The Scottish National Party leader, Alex Salmond, who has run an exuberant, confident campaign for independence, has said he sees no reason why Scotland cannot keep the pound and has been vague on whether this will happen via a formal currency union or a looser system.
The former E.U. commissioner for monetary union, Olli Rehn, told the British government in August that Scotland would not be able to join the European Union without either a formal currency union with the euro or the European Central Bank.
The Bank of England’s governor, Mark Carney, comes from Canada, a country that weathered its own separation referendum in Quebec. Mr. Carney admitted in a speech in August that disputes over whether Scotland is allowed to keep the pound “could raise financial stability issues.”
He said the bank is setting emergency measures in place, but refused to give details of what they are.
In the interim, the pound has weakened signficantly for the first time in recent memory.
“The pound has been on a downward slide for the last few months, but I would say the last 4 cents fall is down to uncertainty over Scotland,” said Mr. Buik of Panmure Gordon. “The possibility of an unsatisfactory outcome, which I define as a ‘yes’ vote or a very narrow ‘no’ vote, could bring the pound to 155 pence (against the U.S. dollar).”
Manuel Andersch, an analyst at Bayern LB in Munich, said a ‘yes’ vote would also weaken the pound against the euro. In the short term, he thinks the euro may strengthen to 83 British pence from current level of 79.9 pence.
Swiss bank UBS warned in a July report that there was a real risk of Scottish depositors moving their money to England in the light of the referendum. It pointed out that savers took money out of Slovakia when it separated from the Czech Republic in 1993, and money moved out of Quebec as the province debated whether to remain part of Canada.

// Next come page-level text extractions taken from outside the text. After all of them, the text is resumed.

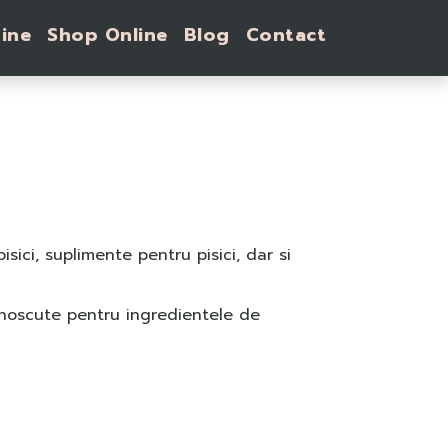
ine
Shop Online
Blog
Contact
sici, suplimente pentru pisici, dar si
unoscute pentru ingredientele de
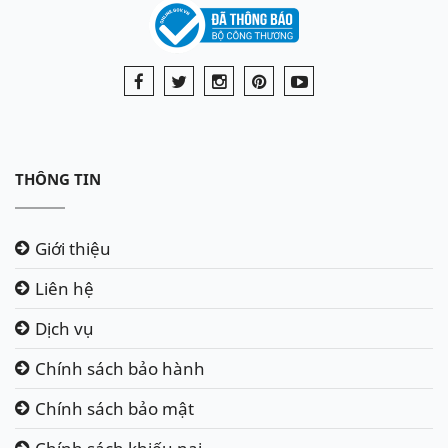
THÔNG TIN
Giới thiệu
Liên hệ
Dịch vụ
Chính sách bảo hành
Chính sách bảo mật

The banking sector is also braced for uncertainty. The Royal Bank of Scotland, currently domiciled in Scotland, was one of the biggest failures of the banking crisis, and required a 46 billion pound (€57 billion) bailout. It is still part-owned by the British government along with Lloyds Banking Group. Both are headquartered in Scotland, but E.U. legislation states that financial institutions must be based in the country where they do the most businesses.
Scotland, with a population of 5.2 million, and a size of 78,772 square kilometers, roughly the size of South Carolina, is a small country, but the debates over whether it will separate from the United Kingdom, seek to join the euro or maintain its existing links with the pound sterling, and continue to be in the European Union, are being played out across the world.
Countries such as Spain, which face their own separatist movements in the Basque region and in Catalonia, are anxious to make sure that Scottish independence is not portrayed as an easy option. Scotland is also one of the most pro-E.U. parts of the United Kingdom. If it breaks free, many feel there will be a strong desire in the rest of Britain to leave the European Union.
“Economically speaking, Scotland is not very significant. England is much more important. But politically, Scotland is extremely significant, because it would strengthen Britain’s tendencies towards an E.U. exit,” Lüder Gerken, head of the Center for European Policy based in the southern German city of Freiburg, told Handelsblatt Global Edition. “This would be a disaster for the European Union. The probability is higher if Scotland is no longer a part of the United Kingdom.”
Ruth Berschens, Handelsblatt’s Brussels editor, points out that that the European Union now risks losing a member state in the first time in its history. There is also no precedent on how to treat Scotland, as there has never been a new member state created within the 28-country E.U. bloc.
These issues will not be resolved anytime soon.
Meanwhile, the referendum is approaching. If Scots opt for independence, total political and economic separation is not likely to happen until March 2016.
“It will be three years of turmoil that will seriously damage the U.K. and Scotland’s opportunity to do business with the rest of the world,” said Mr. Buik of Panmure Gordon. “Negotiations between England and Scotland are going to be deeply unpleasant. There will be all this uncertainty and rancor that will damage us all.”